Asset managers and other
fiduciaries that seek to exercise due diligence in managing portfolio risks would be well advised to vote in favor of this proposal, bringing
into clearer transparency the potential costs and risks associated with a worst-case spill scenario in Guyana.
Therefore, we urge investors
to vote “FOR” on Ballot Item Number 10 on the Company’s proxy statement.

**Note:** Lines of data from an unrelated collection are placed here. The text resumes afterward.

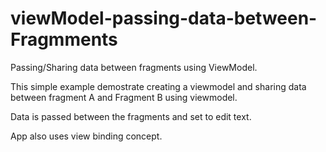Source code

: # viewModel-passing-data-between-Fragmments

Passing/Sharing data between fragments using ViewModel.

This simple example demostrate creating a viewmodel and sharing data between fragment A and Fragment B using viewmodel.

Data is passed between the fragments and set to edit text.

App also uses view binding concept.

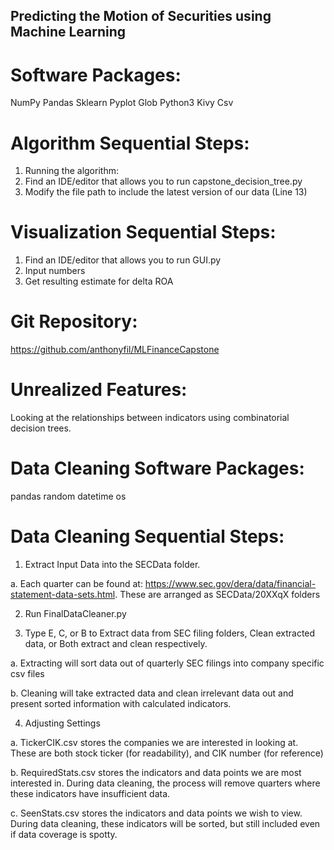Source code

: ## Predicting the Motion of Securities using Machine Learning
# Software Packages:
NumPy
Pandas
Sklearn
Pyplot
Glob
Python3
Kivy
Csv

# Algorithm Sequential Steps:
1. Running the algorithm:
2. Find an IDE/editor that allows you to run capstone_decision_tree.py
3. Modify the file path to include the latest version of our data (Line 13)

# Visualization Sequential Steps:
1. Find an IDE/editor that allows you to run GUI.py
2. Input numbers
3. Get resulting estimate for delta ROA

# Git Repository:
https://github.com/anthonyfil/MLFinanceCapstone

# Unrealized Features:
Looking at the relationships between indicators using combinatorial decision trees.

# Data Cleaning Software Packages:
pandas
random
datetime
os

# Data Cleaning Sequential Steps:
1. Extract Input Data into the SECData folder.

  a. Each quarter can be found at: https://www.sec.gov/dera/data/financial-statement-data-sets.html. These are arranged as SECData/20XXqX folders
  
2. Run FinalDataCleaner.py

4. Type E, C, or B to Extract data from SEC filing folders, Clean extracted data, or Both extract and clean respectively.

  a. Extracting will sort data out of quarterly SEC filings into company specific csv files
  
  b. Cleaning will take extracted data and clean irrelevant data out and present sorted information with calculated indicators.
  
4. Adjusting Settings

  a. TickerCIK.csv stores the companies we are interested in looking at. These are both stock ticker (for readability), and CIK number (for reference)
  
  b. RequiredStats.csv stores the indicators and data points we are most interested in. During data cleaning, the process will remove quarters where these indicators have insufficient data.
  
  c. SeenStats.csv stores the indicators and data points we wish to view. During data cleaning, these indicators will be sorted, but still included even if data coverage is spotty.


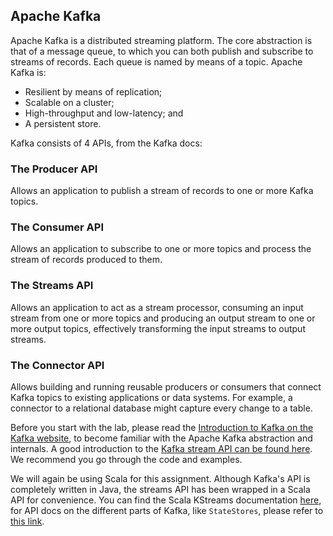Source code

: ## Apache Kafka

Apache Kafka is a distributed streaming platform. The core abstraction is that
of a message queue, to which you can both publish and subscribe to streams of
records. Each queue is named by means of a topic. Apache Kafka is:

- Resilient by means of replication;
- Scalable on a cluster;
- High-throughput and low-latency; and
- A persistent store.

Kafka consists of 4 APIs, from the Kafka docs:

### The Producer API
Allows an application to publish a stream of records to one or more Kafka
topics.

### The Consumer API
Allows an application to subscribe to one or more topics and process the
stream of records produced to them.

### The Streams API
Allows an application to act as a stream processor, consuming an input
stream from one or more topics and producing an output stream to one or
more output topics, effectively transforming the input streams to output
streams.

### The Connector API
Allows building and running reusable producers or consumers that connect
Kafka topics to existing applications or data systems. For example, a
connector to a relational database might capture every change to a table.

Before you start with the lab, please read the [Introduction to Kafka on the Kafka
website](https://kafka.apache.org/intro), to become familiar with the Apache
Kafka abstraction and internals. A good introduction to the [Kafka stream API can be found
here](https://docs.confluent.io/current/streams/quickstart.html). We recommend
you go through the code and examples.

We will again be using Scala for this assignment. Although Kafka's API is
completely written in Java, the streams API has been wrapped in a Scala API for
convenience. You can find the Scala KStreams documentation
[here](https://developer.lightbend.com/docs/api/kafka-streams-scala/0.2.1/com/lightbend/kafka/scala/streams/KStreamS.html),
for API docs on the different parts of Kafka, like `StateStores`, please refer
to [this link](https://kafka.apache.org/23/javadoc/overview-summary.html).

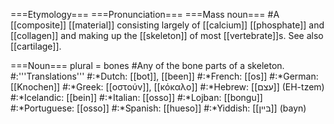 ===Etymology===
===Pronunciation===
===Mass noun===
#A [[composite]] [[material]] consisting largely of [[calcium]] [[phosphate]] and [[collagen]] and making up the [[skeleton]] of most [[vertebrate]]s. See also [[cartilage]]. 

===Noun===
plural = bones
#Any of the bone parts of a skeleton.
#:'''Translations'''
#:*Dutch: [[bot]], [[been]]
#:*French: [[os]]
#:*German: [[Knochen]]
#:*Greek: [[οστούν]], [[κόκαλο]]
#:*Hebrew: [[עצם]] (EH-tzem)
#:*Icelandic: [[bein]]
#:*Italian: [[osso]]
#:*Lojban: [[bongu]]
#:*Portuguese: [[osso]]
#:*Spanish: [[hueso]]
#:*Yiddish: [[בּײן]] (bayn)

THE FOREGOING INFORMATION MAY BE DISSEMINATED
TO SHAREHOLDERS VIA TELEPHONE, U.S. MAIL, E-MAIL, CERTAIN WEBSITES AND CERTAIN SOCIAL MEDIA VENUES, AND SHOULD NOT BE CONSTRUED AS INVESTMENT
ADVICE OR AS A SOLICITATION OF AUTHORITY TO VOTE YOUR PROXY. PROXY CARDS WILL NOT BE ACCEPTED BY MERCY INVESTMENT SERVICES. TO VOTE YOUR
PROXY, PLEASE FOLLOW THE INSTRUCTIONS ON THE COMPANY’S PROXY CARD.